╭─ INFORMATION PROVIDED

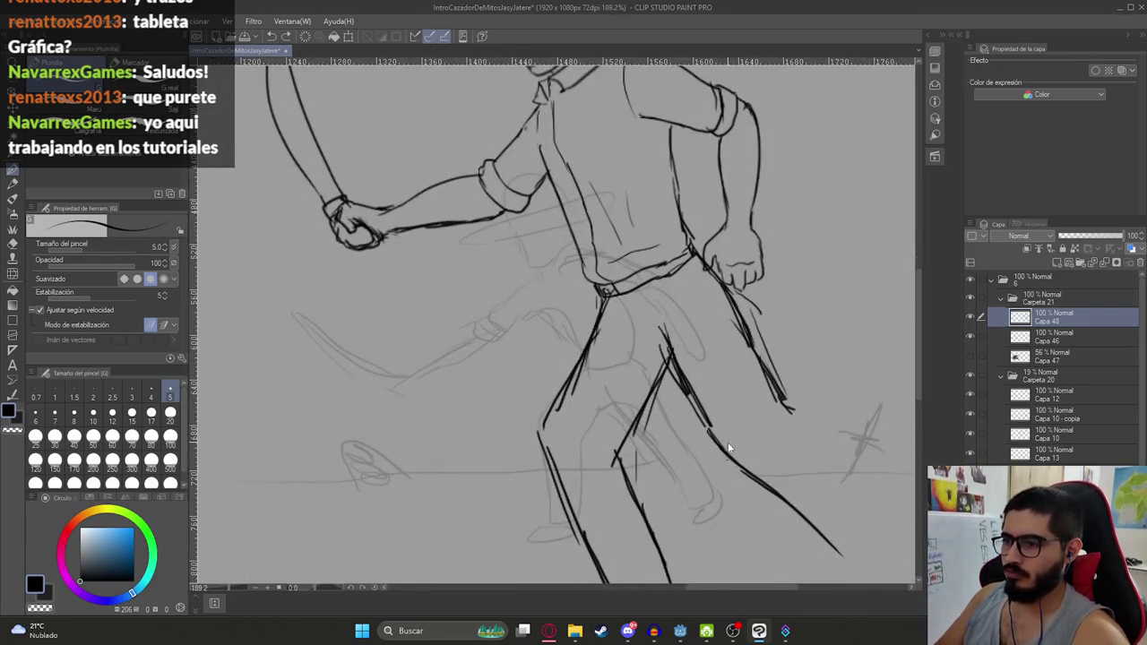
key(ctrl+z)
key(ctrl+z)
key(ctrl+z)
mouse_move(731, 453)
mouse_down()
mouse_move(646, 364)
mouse_move(748, 464)
mouse_up()
drag(695, 309, 818, 445)
key(ctrl+z)
drag(706, 316, 811, 447)
drag(753, 477, 827, 478)
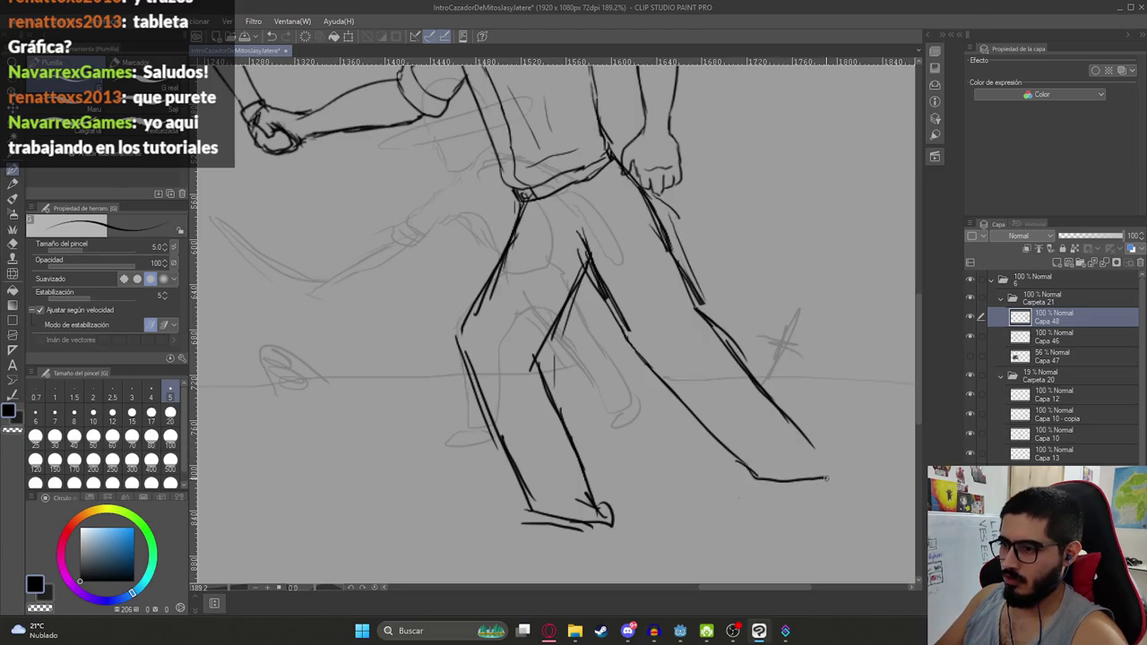
scroll(815, 448, down, 10)
scroll(693, 434, up, 8)
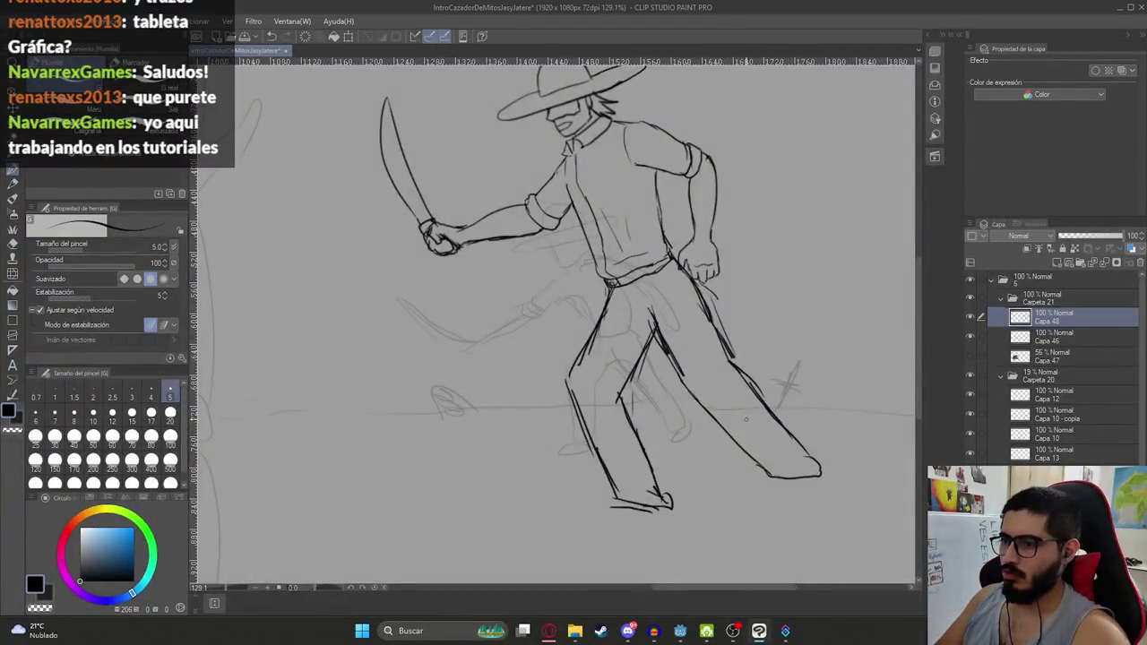
Lasso the lower rear leg and foot strokes, delete them, and deselect
key(m)
mouse_move(753, 324)
mouse_down()
mouse_move(714, 361)
mouse_move(719, 302)
mouse_move(688, 305)
mouse_up()
key(Delete)
key(ctrl+d)
key(e)
key(p)
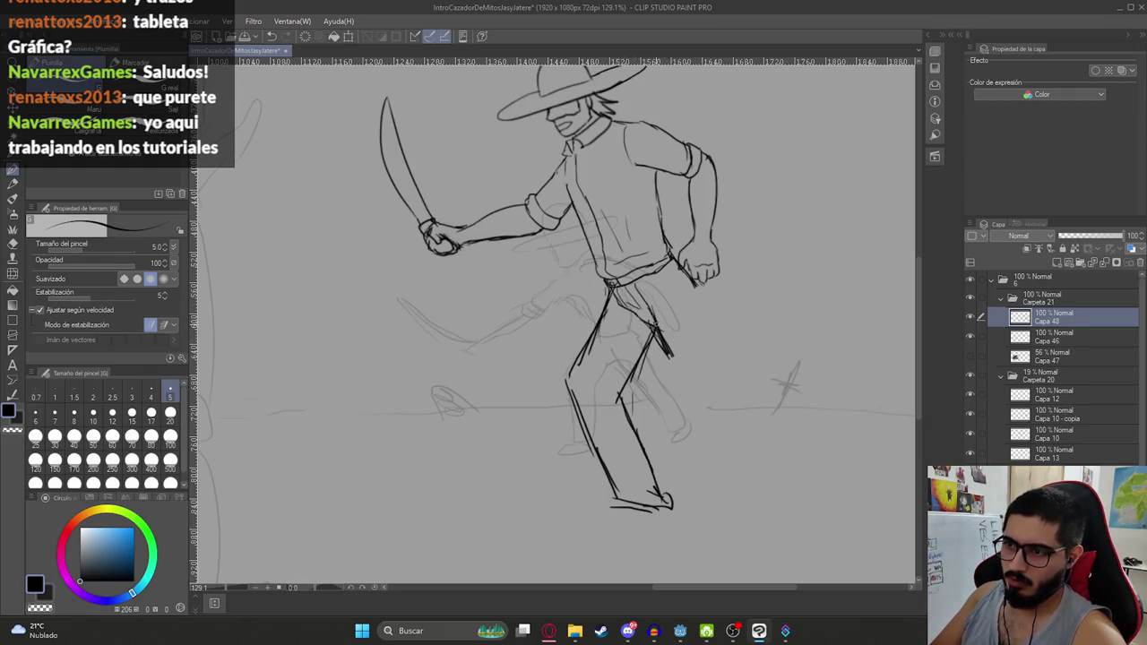
Ink the rear trouser leg down to the ankle and close off the shoe
drag(670, 283, 724, 363)
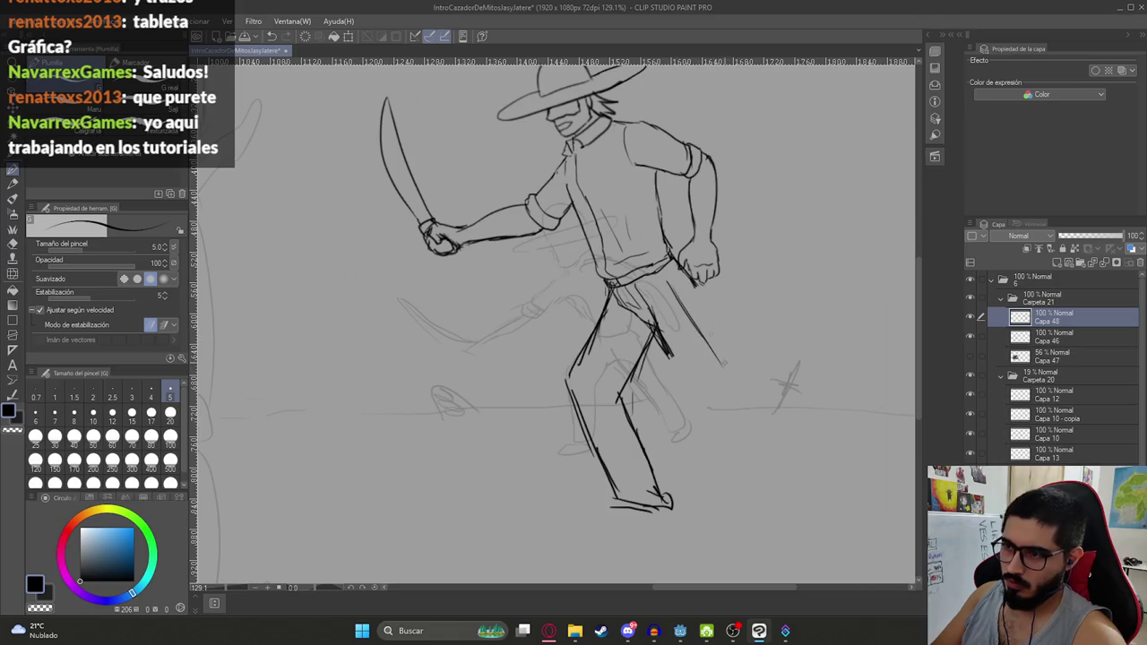
drag(701, 294, 749, 382)
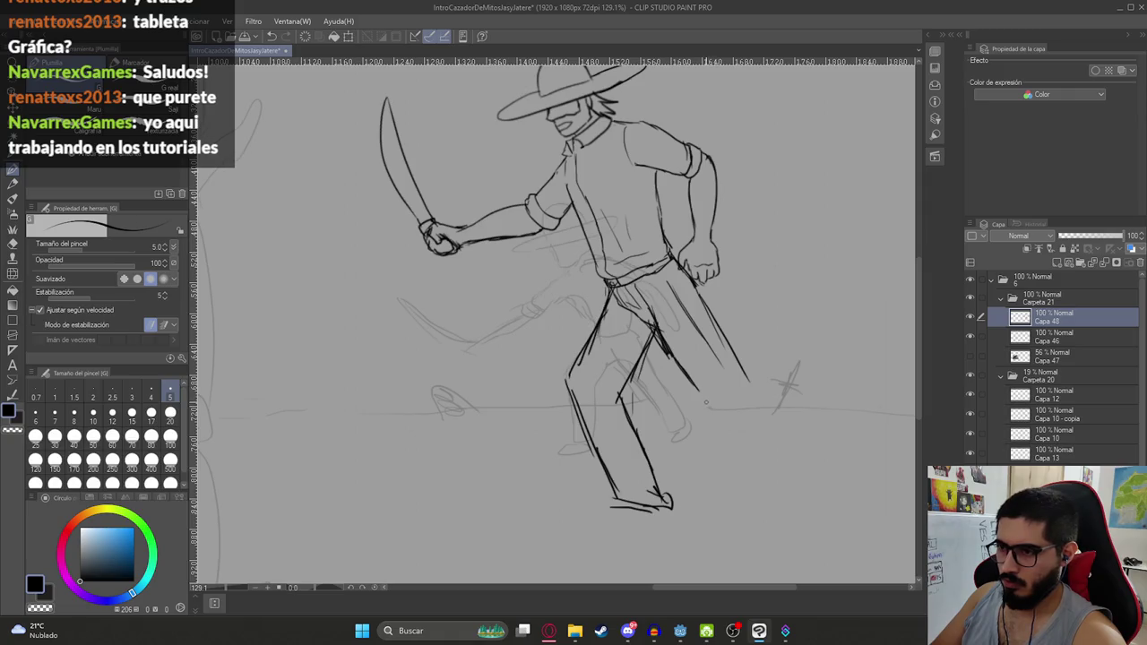
drag(699, 394, 796, 466)
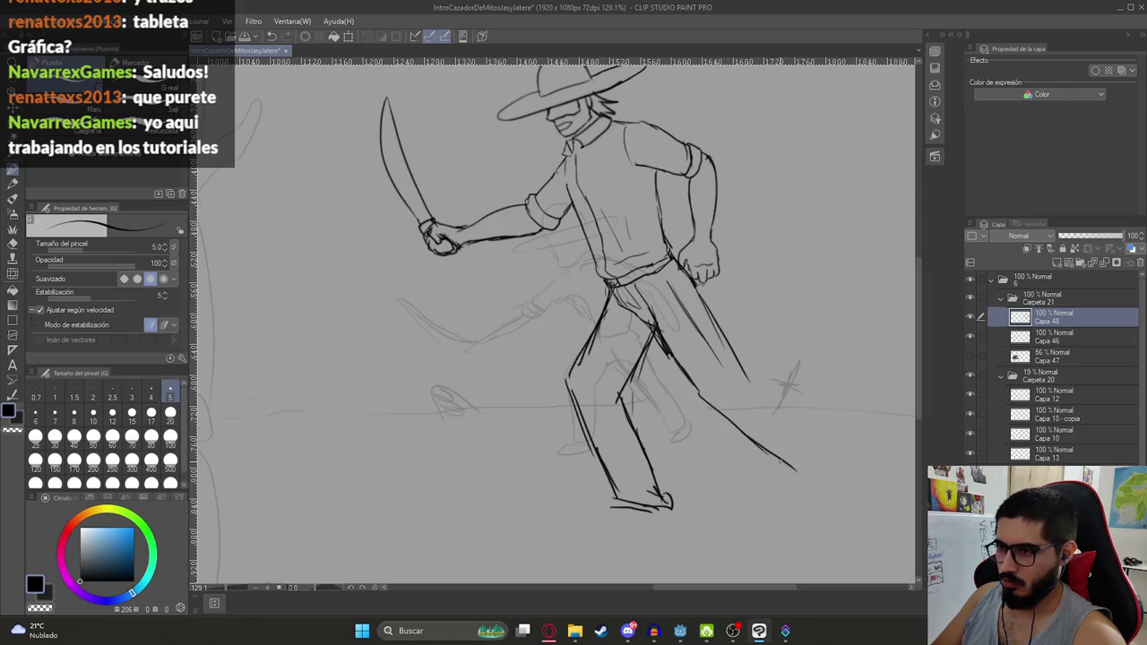
drag(746, 381, 838, 448)
drag(770, 392, 848, 454)
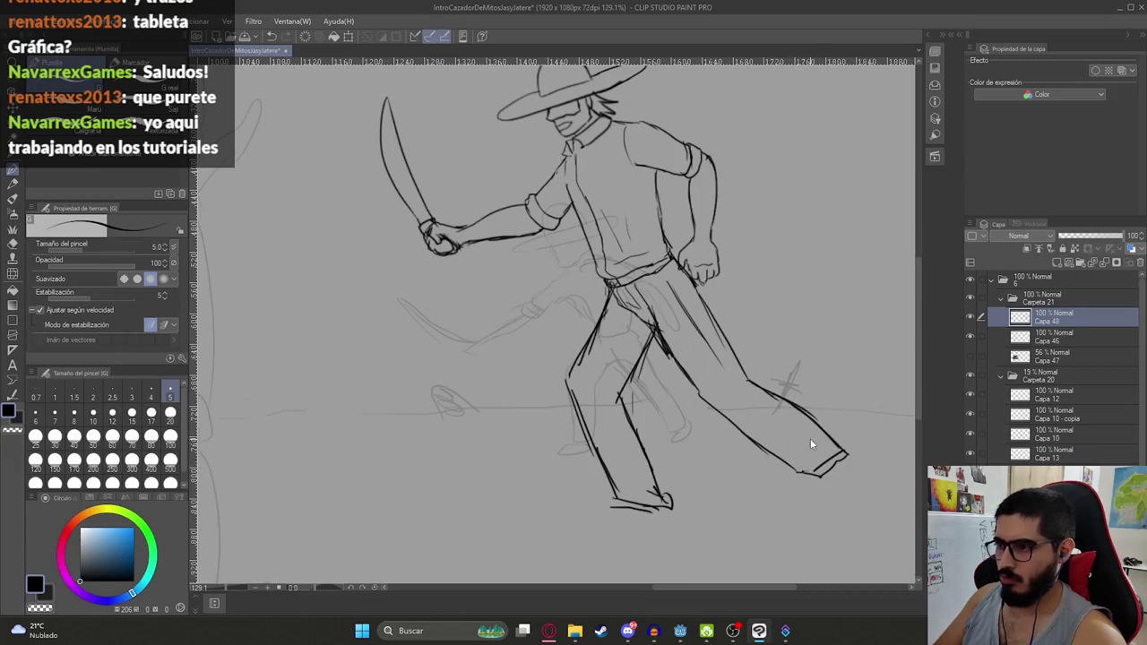
scroll(556, 322, down, 5)
scroll(555, 322, up, 6)
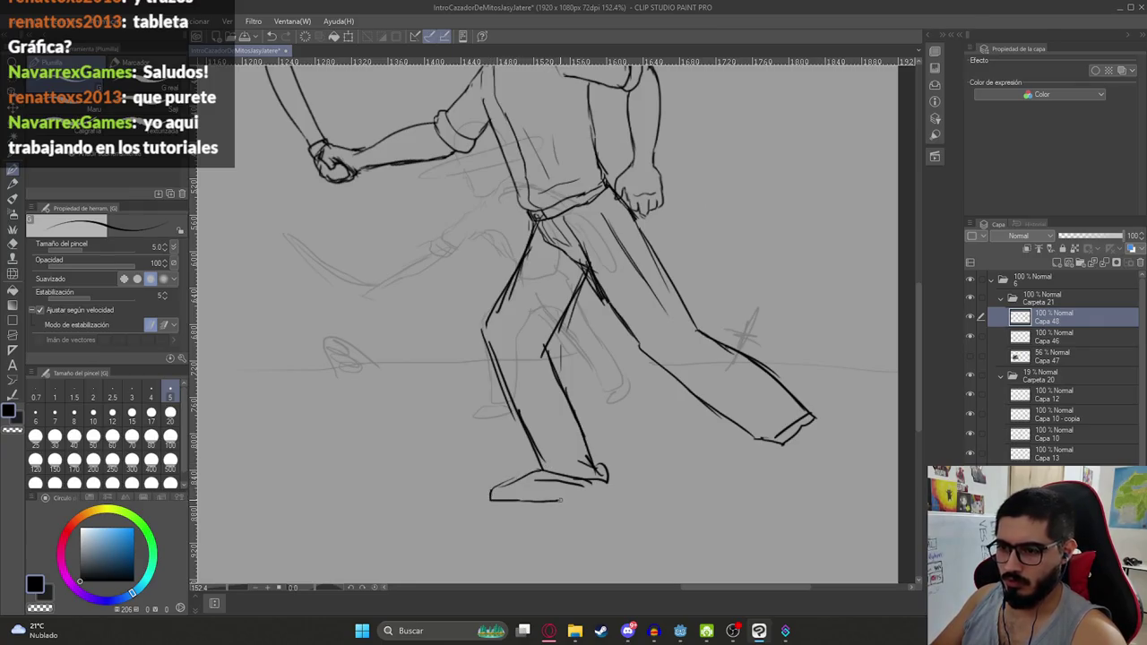
mouse_move(566, 494)
mouse_down()
mouse_move(595, 497)
mouse_move(593, 475)
mouse_up()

╰─

PROBLEM DETAILS: Taking the lines above one at a time, give the number of them that contain the string "rear". Add nothing else.

EXPECTED ANSWER: 2